A far saltare il piatto, però, è stata la presentazione di alcuni emendamenti, tra i quali quelli del togato Dario Scaletta, di Magistratura indipendente, che sarebbero andati oltre i confini tracciati dal Presidente Mattarella. Emendamenti che avrebbero spinto ancora più a “sinistra” la circolare, nel senso auspicato da un gruppo di magistrati riuniti sotto il nome di “Facciamo presto”, che in un documento avevano evidenziato come «la proposta, sebbene rafforzi le procedure di partecipazione dei sostituti nella formazione del progetto organizzativo, relega questi ultimi ad un ruolo meramente consultivo, in quanto le indicazioni fornite (anche a maggioranza) non sono mai vincolanti» e «non fornisce rimedi per neutralizzare abusi, in quanto non prevede un potere di annullamento dei provvedimenti illegittimi».
Elementi che erano stati analizzati nel corso della discussione in Commissione, ma messi da parte a seguito dell’interlocuzione col Quirinale, che aveva ricordato la cornice normativa cui attenersi.

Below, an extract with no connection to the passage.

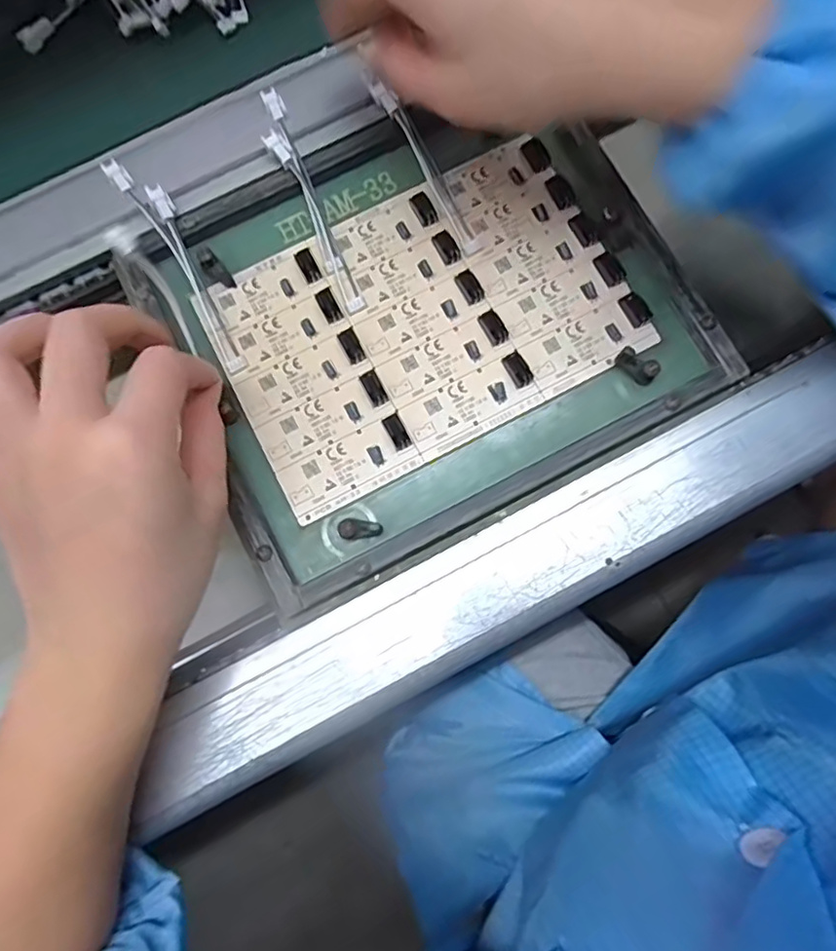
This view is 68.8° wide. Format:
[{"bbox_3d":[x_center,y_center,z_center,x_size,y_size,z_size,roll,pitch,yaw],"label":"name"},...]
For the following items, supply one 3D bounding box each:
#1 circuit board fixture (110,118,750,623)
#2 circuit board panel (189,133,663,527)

Da qui il rinvio della seduta alle 15, quando, però, è venuto meno il numero legale, vista l’assenza del laico di Forza Italia Enrico Aimi, anche se per motivi non legati alla discussione. Ma quello che emerge tra i corridoi di Palazzo Bachelet è uno scontro tra due diverse visioni sulla funzione del procuratore, con un malumore serpeggiante - specie tra i laici - su una gestione partecipata della procura. Tutto rinviato, dunque, alla prossima seduta. Quando si attende, stando ai rumors, anche un intervento durissimo del vicepresidente Pinelli.